Text under study =>
────────────────────

Texas oil pioneers Henry and Roy Cullen held stocks in the club and proudly wore its membership lapel pins. This was a major new player on the Houston scene. Five thousand spectators attended Greater Houston Sports Club’s opening weekend, which featured exhibitions from Winchester “Showman Shooter” Herb Parsons. That caught the eye (or, rather, the pen) of Houston Post reporter Harv Boughton and the Houston Chronicle’s Bob Brister. From there, the club grew quickly in skeet, trap and members.
By 1959, GHSC’s clubhouse opened up for members-only. Back then both non-members and members could shoot at the club at anytime. One only needed to pay for their skeet tokens and shells at the clubhouse window.
The Shamrock Hotel (with an opening of its own that was beyond massive and a tad more raucous) served as an early landmark for Greater Houston Sports Club. Early advertisements for the club touted that it was only “11 miles south of the Shamrock Hotel.” The Shamrock even catered some club events.
Once several decades passed, Greater Houston Sports Club’s business stared to dip and its facilities needed a revamp. Enter current GHSC co-owners Harry Mach and Cliff Moeller, who came on the scene in 1997.
“When Harry and Cliff took over, they rewrote the business plan, rewrote the membership structure,” club manager Kevin Dougherty tells PaperCity. “We’ve been working off of that structure since. It’s membership first and everything else second.”
Greater Houston Sports Club also wants to grow the sport of sporting clays. It hosts events such as Greater Ladies and Clays for Ladies that are put together by women for women. These women-only, member-only events encourage the club’s female members to come together and cultivate their shooting passion and skills.
“We will entertain everyone, however we do have rules and regulations for safety purposes,” Mach says.
At GHSC, safety is paramount. Decorated with three lakes, kids can fish while parents shoot, with both unwinding in the club’s natural scenery.
On many Wednesday or Thursday nights, the savory smell of smoke and steak lingers in the air, welcoming shooters to stay for Steak Night. The only requirement to participate in Steak Night is to bring your own steaks. After an afternoon of nailing birds, families can kick back in the rustic clubhouse while waiting for their steaks to sear and enjoy some old fashioned quality time together.
Steak Nights at Greater Houston Sports Club have always been rooted in family. Mach remembers one Wednesday evening at the clubhouse (when Steak Nights were just starting up) when he and his wife struck up a conversation with a lady who had two kids in tow. The woman mentioned she was waiting for her husband’s return from his afternoon of shooting so that they could all sit down and eat a steak-centered dinner together
She treasured these meals and came in every week just for Steak Night. This experience reinforced Mach’s commitment to these events.
“We do not set up a temporary thing,” he says. “We set everything up on a permanent basis.”
There are three different types of membership at Greater Houston Sports Club — resident, non-resident and junior. Residents pay a one-time charge of $5,000 and then $120 in monthly dues. Non-residents (those outside of a 75-mile radius of Downtown Houston) pay a one-time charge of $2,500 and then $720 in annual fees. Juniors (those who are between the ages of 18 and 25) pay a one-time charge of $2,500 and then $60 in monthly dues.
(If you’re looking to become a member of Greater Houston Sports Club, click here to get started on filling out the application. Once completed, you can email the form to either Nettie@GreaterHoustonSportsClub.com or Kevin@GreaterHoustonSportsClub.com.)
New members undergo both new member and safety orientations. “We want to protect every member there,” Dougherty says. “We want a safe atmosphere.”
They do things a little differently at Greater Houston Sports Club. Have for decades. By design.

────────────────────

The data =>
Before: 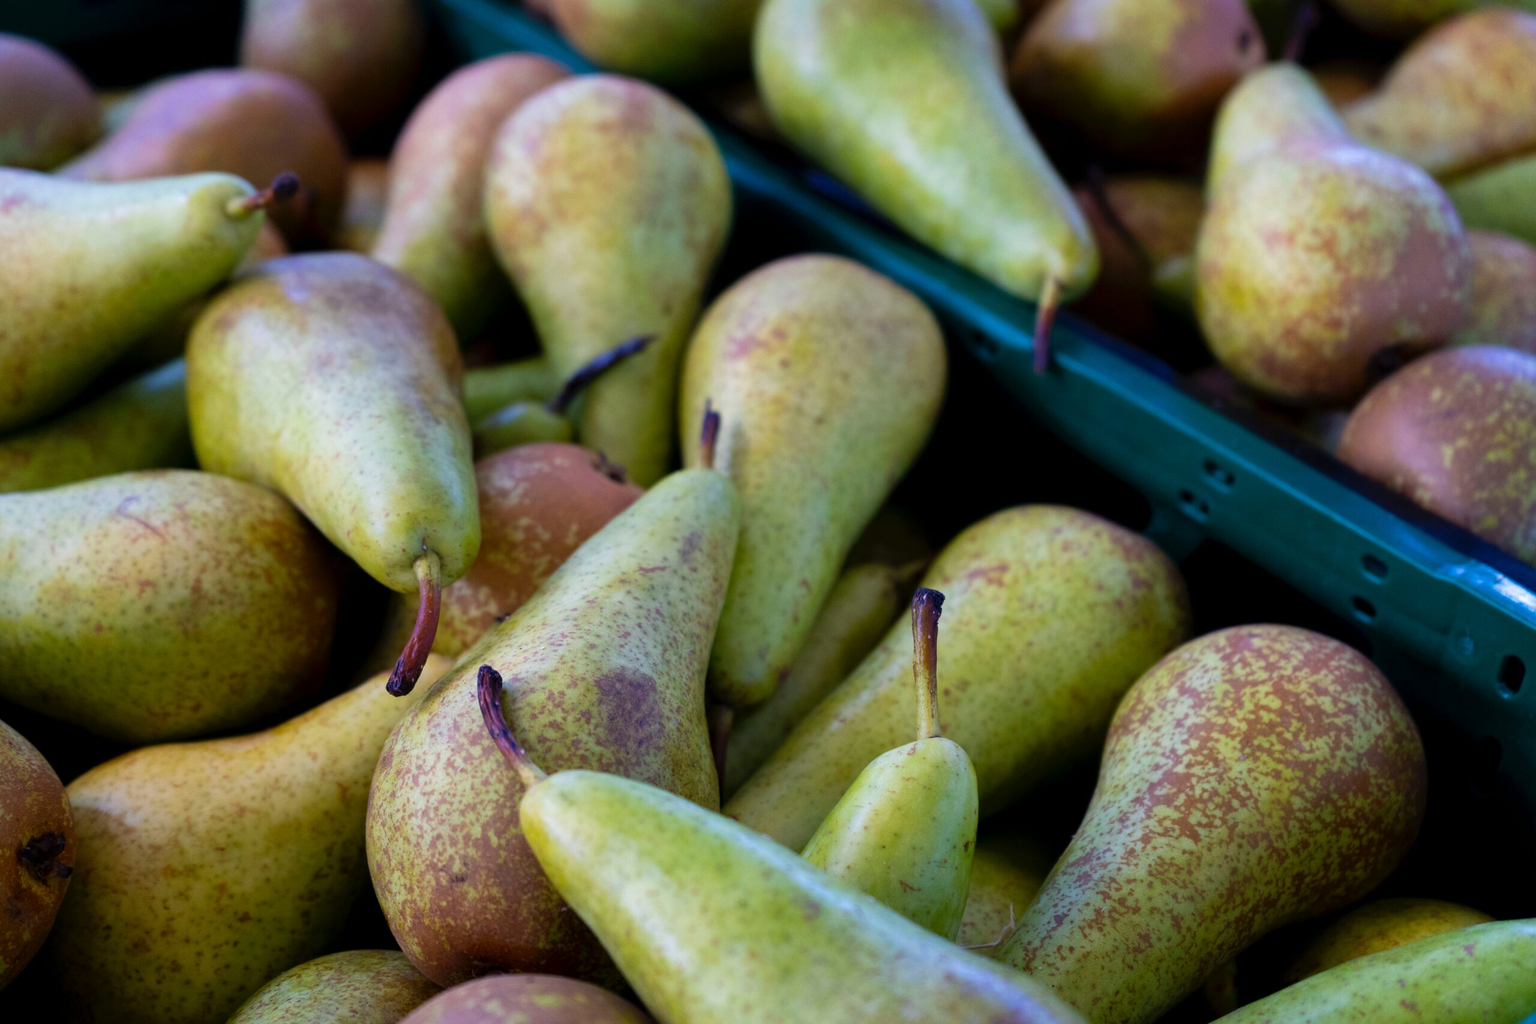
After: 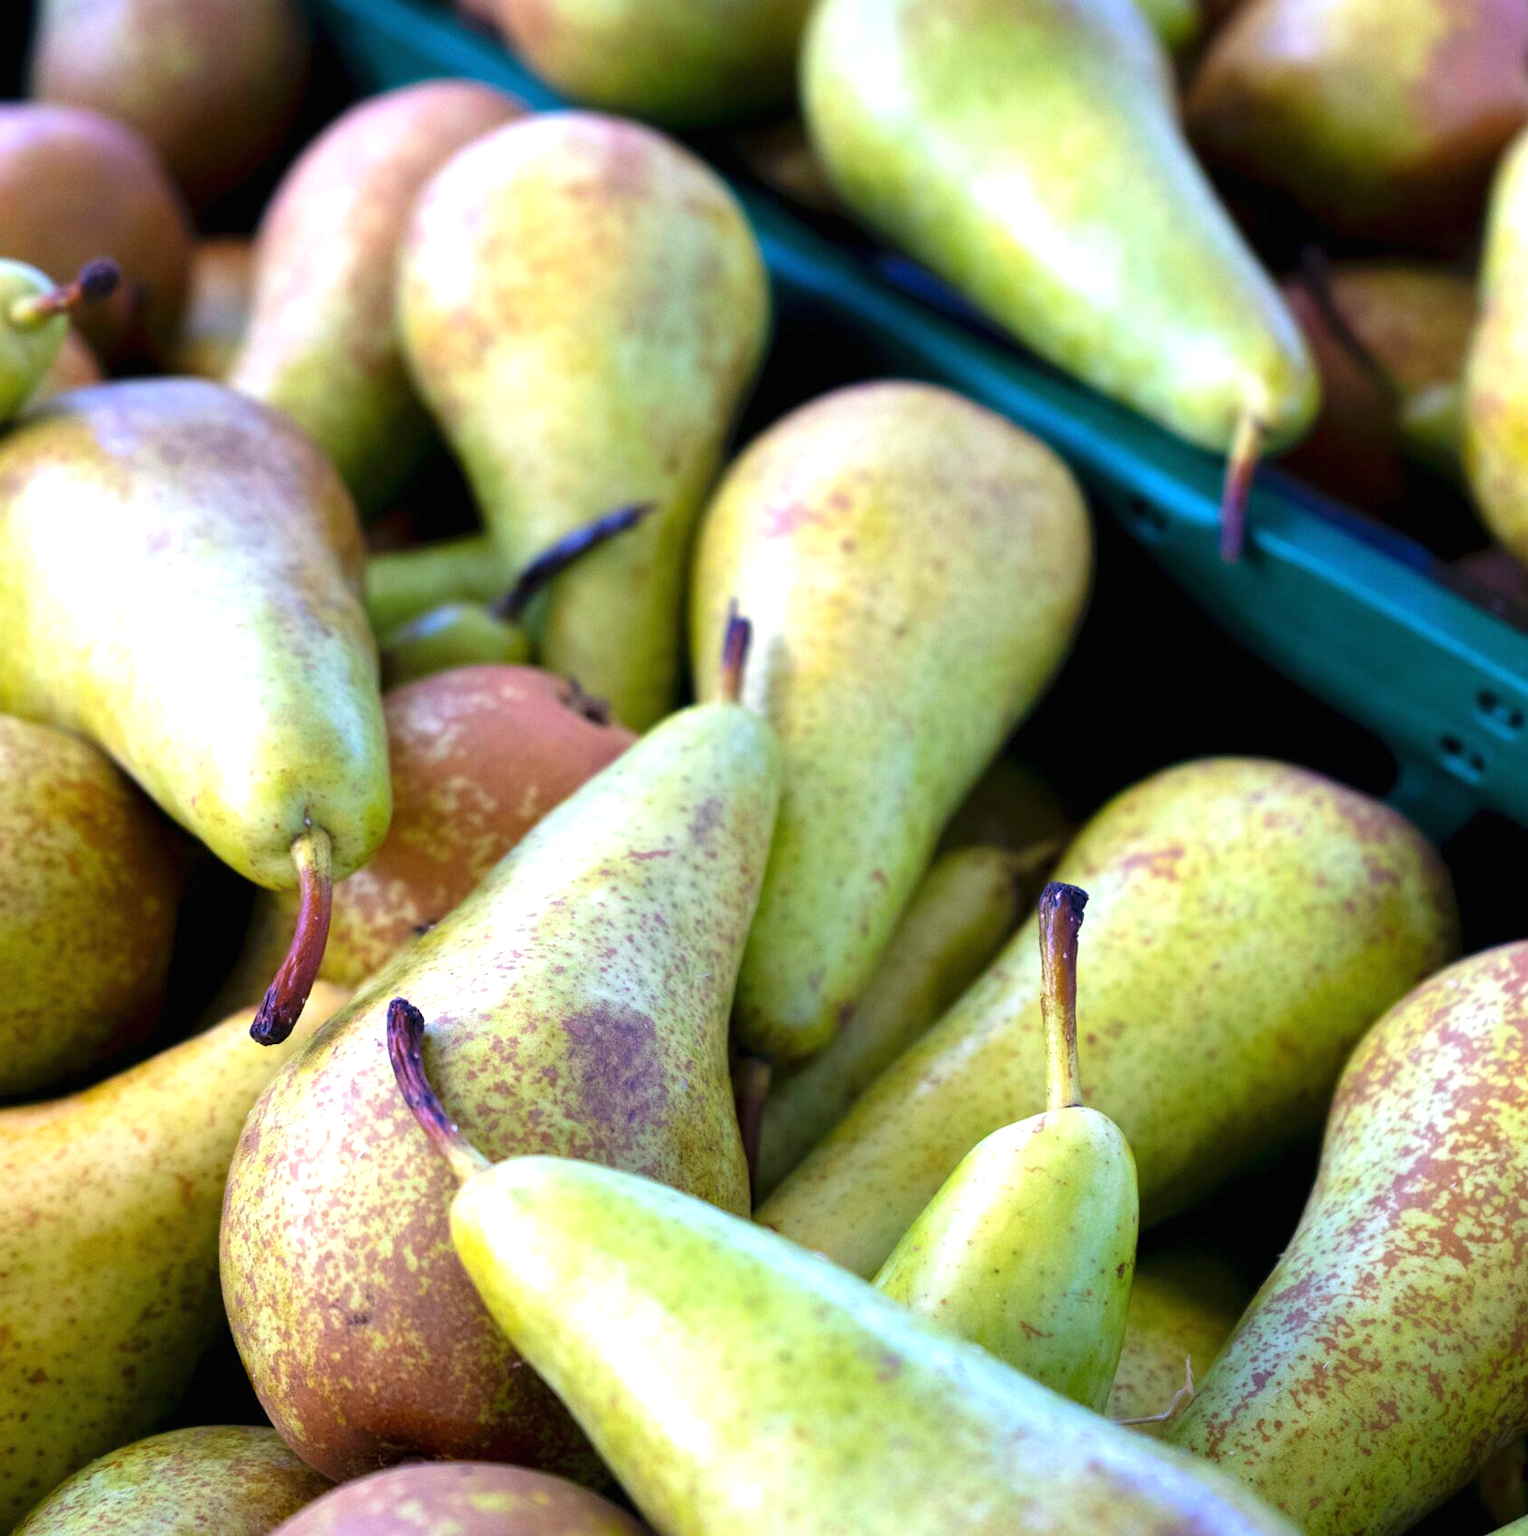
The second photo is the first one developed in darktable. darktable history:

────────────────────

Work order => According to the article on the Greater Houston Sports Club, what do resident members pay to join and each month after that?

Response => A one-time charge of $5,000, then $120 in monthly dues.